Rus nüfuzundan kurtulmaya çalışan Paşinyan için mantıksal çıkış yolu Türkiye. Erdoğan da Paşinyan kadar barışa yakın bir lider bir daha bulamayabilir. Ancak güç dengesi Türkiye sayesinde tamamen Ermenistan’ın aleyhine döndüğü için Aliyev üstenci davranıyor. Bu durum Paşinyan’a manevra alanı bırakmıyor. Ankara’nın “kazan-kazan” söylemine anlam katabilmesi için Bakü’nün tutumuna esneklik kazandırması gerekebilir. Sınırların çizilmesi, Zengezur koridoru ve Karabağ’ın statüsü konusunda taraflar patinaj yapıyor. İran hattının kullanılmasını tercih etse de Zengezur’a onay veren ama bunun koridor olarak ele alınmasına ve araçların kontrolü, vergi kesmek dâhil egemenlik haklarının devrine karşı çıkan Paşinyan da Prag’da tüm bölgesel yollar üzerindeki engellerin kaldırılması önerisini yinelediğini ama olumlu yanıt alamadığını belirtti. 

Aliyev’in yaklaşımı Ermenistan’a mutlak bir hezimet vaat etmenin ötesine geçmiyor. Erdoğan’ın Paşinyan’a “Aliyev’in koşullarını kabul et, bizim önkoşulumuz yok” anlamına gelen sözleri sürecin ilerlemesine samimi bir katkı sunmuyor. Erdoğan’ın Erivan’la normalleşme sürecini Azerbaycan-Ermenistan barışıyla paralel götürmek istemesi ve atılacak adımları Bakü’nün rızasına bağlaması, Türkiye’nin bağımsız bir yol haritası çizmesini ya da Güney Kafkasya’da düğümü çözecek bir ağırlık kullanmasını önlüyor. Erdoğan’ın siyaseti Aliyev’in güç kullanma eğilimini güçlendirirken Ermenistan’da da şahinlerin bilenmesine neden oluyor. Aliyev özellikle Karabağ konusunda “Ermenilerin ne statüsü, ne bağımsızlığı, ne de özel ayrıcalıkları olacaktır” diyor. Hatta Ermenilerin eşit vatandaşlar olarak yaşayacaklarını, bunu benimsemeyenlerin çekip gidebileceğini söylüyor. 

Özerklik çağrışımı Erdoğan’da da alerji yaratıyor.

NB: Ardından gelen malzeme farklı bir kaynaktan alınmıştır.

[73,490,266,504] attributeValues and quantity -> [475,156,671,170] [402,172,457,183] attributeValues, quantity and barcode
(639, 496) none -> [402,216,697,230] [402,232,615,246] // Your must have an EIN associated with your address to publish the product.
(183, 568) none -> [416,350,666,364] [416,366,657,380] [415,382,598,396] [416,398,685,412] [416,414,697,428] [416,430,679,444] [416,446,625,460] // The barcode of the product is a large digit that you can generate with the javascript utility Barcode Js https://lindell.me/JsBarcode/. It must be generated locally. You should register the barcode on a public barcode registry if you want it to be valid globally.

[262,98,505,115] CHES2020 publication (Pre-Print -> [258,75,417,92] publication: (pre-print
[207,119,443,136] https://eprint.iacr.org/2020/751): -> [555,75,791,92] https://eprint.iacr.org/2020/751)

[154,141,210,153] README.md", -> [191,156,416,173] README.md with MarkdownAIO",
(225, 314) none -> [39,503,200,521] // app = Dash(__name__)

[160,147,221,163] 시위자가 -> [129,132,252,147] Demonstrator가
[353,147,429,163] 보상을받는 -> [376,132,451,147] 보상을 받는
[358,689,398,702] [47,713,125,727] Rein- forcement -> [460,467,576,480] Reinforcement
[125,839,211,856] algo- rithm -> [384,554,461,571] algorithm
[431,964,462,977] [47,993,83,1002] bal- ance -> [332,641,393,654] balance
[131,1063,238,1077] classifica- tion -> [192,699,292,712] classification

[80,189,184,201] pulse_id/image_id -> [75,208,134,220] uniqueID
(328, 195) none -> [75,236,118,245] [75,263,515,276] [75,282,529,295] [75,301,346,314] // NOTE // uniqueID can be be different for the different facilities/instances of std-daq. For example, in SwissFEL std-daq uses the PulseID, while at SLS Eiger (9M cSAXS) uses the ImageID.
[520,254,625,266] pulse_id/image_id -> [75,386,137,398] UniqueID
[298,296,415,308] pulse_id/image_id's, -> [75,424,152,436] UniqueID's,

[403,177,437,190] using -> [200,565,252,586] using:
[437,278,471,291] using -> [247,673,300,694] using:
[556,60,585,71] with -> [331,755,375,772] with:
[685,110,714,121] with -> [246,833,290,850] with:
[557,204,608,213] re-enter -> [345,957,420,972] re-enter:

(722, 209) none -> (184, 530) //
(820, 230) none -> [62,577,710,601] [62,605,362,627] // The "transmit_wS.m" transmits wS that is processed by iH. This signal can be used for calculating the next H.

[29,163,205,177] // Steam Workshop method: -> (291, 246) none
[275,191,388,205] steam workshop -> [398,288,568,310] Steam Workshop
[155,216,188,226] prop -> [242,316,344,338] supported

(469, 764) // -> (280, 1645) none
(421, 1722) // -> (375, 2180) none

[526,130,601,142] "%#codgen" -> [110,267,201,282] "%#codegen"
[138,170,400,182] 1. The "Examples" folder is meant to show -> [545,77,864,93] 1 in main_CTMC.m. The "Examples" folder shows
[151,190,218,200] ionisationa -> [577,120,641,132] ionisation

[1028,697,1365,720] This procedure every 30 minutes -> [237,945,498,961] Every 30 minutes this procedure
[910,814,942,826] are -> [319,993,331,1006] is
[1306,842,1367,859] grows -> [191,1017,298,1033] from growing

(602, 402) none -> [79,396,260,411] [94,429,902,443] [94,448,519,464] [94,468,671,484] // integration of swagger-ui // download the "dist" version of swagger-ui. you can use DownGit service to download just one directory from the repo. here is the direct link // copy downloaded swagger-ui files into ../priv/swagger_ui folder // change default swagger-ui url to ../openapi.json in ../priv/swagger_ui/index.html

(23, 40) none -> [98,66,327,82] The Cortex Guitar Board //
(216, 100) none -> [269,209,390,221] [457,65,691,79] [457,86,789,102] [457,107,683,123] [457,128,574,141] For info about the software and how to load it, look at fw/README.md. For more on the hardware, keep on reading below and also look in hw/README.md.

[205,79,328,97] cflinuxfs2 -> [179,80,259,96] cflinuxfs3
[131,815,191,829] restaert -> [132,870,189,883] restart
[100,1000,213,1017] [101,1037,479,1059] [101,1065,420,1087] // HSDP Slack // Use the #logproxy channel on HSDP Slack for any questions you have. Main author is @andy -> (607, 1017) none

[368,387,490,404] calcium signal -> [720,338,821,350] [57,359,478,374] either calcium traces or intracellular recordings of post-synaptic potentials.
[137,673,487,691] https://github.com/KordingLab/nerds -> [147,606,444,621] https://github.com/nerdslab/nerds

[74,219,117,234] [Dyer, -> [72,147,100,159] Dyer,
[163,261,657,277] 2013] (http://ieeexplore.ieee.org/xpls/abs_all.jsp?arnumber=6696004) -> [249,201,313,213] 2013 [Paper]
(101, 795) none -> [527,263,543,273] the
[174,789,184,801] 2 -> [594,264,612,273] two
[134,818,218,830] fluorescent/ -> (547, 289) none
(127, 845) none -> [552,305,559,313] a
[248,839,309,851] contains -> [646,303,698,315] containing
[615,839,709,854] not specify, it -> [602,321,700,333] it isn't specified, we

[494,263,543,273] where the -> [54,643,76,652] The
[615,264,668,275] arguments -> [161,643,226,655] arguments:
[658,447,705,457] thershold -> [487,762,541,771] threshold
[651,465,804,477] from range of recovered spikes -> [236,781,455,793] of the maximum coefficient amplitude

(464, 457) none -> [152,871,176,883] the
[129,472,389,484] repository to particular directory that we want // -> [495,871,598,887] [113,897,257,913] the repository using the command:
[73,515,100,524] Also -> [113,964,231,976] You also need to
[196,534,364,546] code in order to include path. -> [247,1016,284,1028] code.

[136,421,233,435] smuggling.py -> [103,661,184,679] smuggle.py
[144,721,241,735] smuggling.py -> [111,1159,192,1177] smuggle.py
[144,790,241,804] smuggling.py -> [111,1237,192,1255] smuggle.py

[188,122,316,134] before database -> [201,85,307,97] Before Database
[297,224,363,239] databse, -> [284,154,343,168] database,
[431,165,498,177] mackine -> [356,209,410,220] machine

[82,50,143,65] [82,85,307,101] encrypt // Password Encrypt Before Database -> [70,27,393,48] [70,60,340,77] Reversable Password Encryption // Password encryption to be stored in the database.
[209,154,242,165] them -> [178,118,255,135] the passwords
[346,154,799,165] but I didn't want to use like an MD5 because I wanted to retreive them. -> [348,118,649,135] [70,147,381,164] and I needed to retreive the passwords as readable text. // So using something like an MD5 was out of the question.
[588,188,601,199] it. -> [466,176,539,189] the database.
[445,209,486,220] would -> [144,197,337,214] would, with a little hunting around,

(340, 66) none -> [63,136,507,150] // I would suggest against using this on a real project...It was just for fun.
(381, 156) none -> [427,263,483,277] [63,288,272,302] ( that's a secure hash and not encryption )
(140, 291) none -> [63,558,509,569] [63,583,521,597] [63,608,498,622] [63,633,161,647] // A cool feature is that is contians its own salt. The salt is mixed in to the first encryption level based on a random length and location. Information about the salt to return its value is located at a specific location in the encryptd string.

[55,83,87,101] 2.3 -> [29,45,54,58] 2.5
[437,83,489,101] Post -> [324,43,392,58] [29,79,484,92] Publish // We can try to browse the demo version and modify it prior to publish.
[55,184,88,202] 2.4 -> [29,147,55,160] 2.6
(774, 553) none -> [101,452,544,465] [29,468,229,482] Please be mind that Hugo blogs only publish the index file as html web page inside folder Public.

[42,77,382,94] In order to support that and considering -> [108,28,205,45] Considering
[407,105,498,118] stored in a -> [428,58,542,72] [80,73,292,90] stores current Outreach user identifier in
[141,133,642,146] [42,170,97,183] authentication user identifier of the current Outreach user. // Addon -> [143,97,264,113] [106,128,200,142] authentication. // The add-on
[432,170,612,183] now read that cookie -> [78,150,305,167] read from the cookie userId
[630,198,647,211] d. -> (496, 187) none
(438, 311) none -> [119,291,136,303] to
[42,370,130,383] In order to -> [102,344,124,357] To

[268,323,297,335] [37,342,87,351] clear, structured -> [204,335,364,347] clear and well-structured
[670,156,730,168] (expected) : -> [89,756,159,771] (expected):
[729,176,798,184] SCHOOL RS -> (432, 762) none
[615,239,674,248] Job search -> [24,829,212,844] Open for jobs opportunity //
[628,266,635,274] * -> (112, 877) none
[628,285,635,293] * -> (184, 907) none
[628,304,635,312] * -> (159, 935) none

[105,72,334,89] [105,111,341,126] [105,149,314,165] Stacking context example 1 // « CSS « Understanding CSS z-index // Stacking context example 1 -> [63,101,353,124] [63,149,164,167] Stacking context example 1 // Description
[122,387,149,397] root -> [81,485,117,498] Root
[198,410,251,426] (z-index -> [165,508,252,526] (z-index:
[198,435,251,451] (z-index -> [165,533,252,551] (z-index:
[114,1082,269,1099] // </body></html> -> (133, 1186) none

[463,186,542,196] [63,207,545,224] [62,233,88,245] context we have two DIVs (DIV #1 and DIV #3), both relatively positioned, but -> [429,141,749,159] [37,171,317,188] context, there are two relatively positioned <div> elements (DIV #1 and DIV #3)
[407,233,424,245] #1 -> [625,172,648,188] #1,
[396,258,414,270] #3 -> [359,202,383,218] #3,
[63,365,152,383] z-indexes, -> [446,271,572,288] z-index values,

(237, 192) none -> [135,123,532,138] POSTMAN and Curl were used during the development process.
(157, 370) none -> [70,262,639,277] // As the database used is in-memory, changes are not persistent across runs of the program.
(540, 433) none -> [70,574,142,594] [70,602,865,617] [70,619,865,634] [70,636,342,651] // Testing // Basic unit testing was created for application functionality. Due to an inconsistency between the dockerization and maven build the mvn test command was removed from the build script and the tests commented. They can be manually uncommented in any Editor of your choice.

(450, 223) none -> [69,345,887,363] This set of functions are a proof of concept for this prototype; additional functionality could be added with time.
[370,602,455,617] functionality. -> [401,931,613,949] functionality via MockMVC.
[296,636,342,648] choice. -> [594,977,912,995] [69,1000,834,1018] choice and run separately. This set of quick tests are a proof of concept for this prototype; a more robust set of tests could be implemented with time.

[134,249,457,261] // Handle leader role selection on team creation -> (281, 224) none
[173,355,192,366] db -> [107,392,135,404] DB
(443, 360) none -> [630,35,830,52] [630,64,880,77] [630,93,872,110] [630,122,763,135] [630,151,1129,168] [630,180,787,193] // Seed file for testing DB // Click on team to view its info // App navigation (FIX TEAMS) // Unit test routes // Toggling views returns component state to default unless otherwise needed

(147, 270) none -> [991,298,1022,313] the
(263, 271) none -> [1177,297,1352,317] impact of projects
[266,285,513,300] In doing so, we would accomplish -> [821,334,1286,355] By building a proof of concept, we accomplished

Ancak bu çıkmaz bir yol. Şu nokta önemli: Paşinyan statü meselesini önkoşul olmaktan çıkartıp barış anlaşmasından sonraya bırakılması fikrine yakın. Hatta özerklik değil azınlık statüsüne de razı olabilir. Bu esneklik barış için büyük şans. Hâliyle Erdoğan’ın hem Paşinyan’a yardımcı olacak hem de Aliyev’i makul olmaya itecek bir pozisyona geçmesi önem kazanıyor.